**Set exercise 1:**
Rewrite the stretch of the passage about Jeanne Gang from "Since launching Studio" through "cities and communities.", changing "stint" to "period".
**Set exercise 2:**
According to the passage about Jeanne Gang, in what year did she launch Studio Gang?
**Set exercise 3:**
Translate this sentence from the passage about Jeanne Gang into Spanish: "It's not about manifestos."

**Passage:**
I meet Jeanne Gang, founder of Chicago-based architecture and urbanism practice Studio Gang, in Berlin. It doesn’t take long in her company to realise that these aren’t just empty words. Gang believes passionately in the power of design, and says that she will only take on projects with the potential to act as a force for good.

“That’s the reason I work,” she says, simply. “Although it gives me a thrill to see something come to physical reality, it’s all about moving us forwards in terms of community and wellbeing.

“It’s not about manifestos. It’s about trying to understand the world that we’re all inhabiting; trying to make sense of it and put our work in the place where it can actually do something.”

Since launching Studio Gang in 1997 (after a stint working for Rem Koolhaas at OMA), Gang has built a name for herself with a range of projects that look to nature for inspiration and straddle her interests in ecology, cities and communities.

One of her highest profile projects, Aqua Tower in Chicago (the world’s tallest tower by a female-led practice), is set apart from most skyscrapers by its organic form, and was designed to help migrating birds avoid fatal collisions and to reduce wind tunnel effect at the base of the tower.

**Supplied records:**

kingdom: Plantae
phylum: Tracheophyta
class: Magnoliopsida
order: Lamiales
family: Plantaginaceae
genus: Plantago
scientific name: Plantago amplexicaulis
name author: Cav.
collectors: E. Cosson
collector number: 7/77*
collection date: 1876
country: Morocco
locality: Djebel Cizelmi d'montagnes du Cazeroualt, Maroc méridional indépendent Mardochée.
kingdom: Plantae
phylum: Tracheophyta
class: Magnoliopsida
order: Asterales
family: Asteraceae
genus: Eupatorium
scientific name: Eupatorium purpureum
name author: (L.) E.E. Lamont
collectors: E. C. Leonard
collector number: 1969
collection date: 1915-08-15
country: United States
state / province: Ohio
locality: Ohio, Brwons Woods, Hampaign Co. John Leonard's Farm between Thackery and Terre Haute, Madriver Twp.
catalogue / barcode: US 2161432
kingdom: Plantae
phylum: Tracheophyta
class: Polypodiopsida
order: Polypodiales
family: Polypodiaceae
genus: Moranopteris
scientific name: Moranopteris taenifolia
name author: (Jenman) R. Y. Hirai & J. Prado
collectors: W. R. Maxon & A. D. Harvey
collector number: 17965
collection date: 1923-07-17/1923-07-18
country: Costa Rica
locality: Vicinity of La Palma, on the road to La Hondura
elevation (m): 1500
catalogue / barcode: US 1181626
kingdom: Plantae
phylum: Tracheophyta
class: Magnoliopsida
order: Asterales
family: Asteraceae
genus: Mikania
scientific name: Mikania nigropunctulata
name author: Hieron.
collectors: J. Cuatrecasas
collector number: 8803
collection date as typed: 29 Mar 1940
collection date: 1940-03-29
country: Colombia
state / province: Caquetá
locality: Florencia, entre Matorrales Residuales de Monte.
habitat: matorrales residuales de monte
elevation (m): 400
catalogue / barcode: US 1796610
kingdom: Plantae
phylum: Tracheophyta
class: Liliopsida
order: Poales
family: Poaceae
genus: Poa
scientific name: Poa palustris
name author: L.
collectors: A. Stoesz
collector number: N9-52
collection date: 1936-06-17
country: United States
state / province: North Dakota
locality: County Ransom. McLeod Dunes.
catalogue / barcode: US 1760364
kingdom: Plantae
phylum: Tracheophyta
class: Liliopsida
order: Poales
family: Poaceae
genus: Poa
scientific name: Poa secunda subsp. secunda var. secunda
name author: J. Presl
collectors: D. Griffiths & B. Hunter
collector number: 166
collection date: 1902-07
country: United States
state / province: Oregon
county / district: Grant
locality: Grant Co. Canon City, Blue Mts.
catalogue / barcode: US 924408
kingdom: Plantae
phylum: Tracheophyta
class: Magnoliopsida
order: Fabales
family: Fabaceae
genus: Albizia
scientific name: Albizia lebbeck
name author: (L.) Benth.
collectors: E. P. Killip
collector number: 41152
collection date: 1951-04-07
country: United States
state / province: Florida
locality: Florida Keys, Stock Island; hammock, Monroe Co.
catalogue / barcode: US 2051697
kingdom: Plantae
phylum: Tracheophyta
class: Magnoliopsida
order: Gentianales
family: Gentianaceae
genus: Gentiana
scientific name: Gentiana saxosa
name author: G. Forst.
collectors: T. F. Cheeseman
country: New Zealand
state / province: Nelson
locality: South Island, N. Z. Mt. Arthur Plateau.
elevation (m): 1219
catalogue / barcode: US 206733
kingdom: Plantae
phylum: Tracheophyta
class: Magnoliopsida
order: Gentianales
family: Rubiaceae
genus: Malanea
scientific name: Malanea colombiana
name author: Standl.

**Correct answer 1:**
Since launching Studio Gang in 1997 (after a period working for Rem Koolhaas at OMA), Gang has built a name for herself with a range of projects that look to nature for inspiration and straddle her interests in ecology, cities and communities.

**Correct answer 2:**
1997

**Correct answer 3:**
No se trata de manifiestos.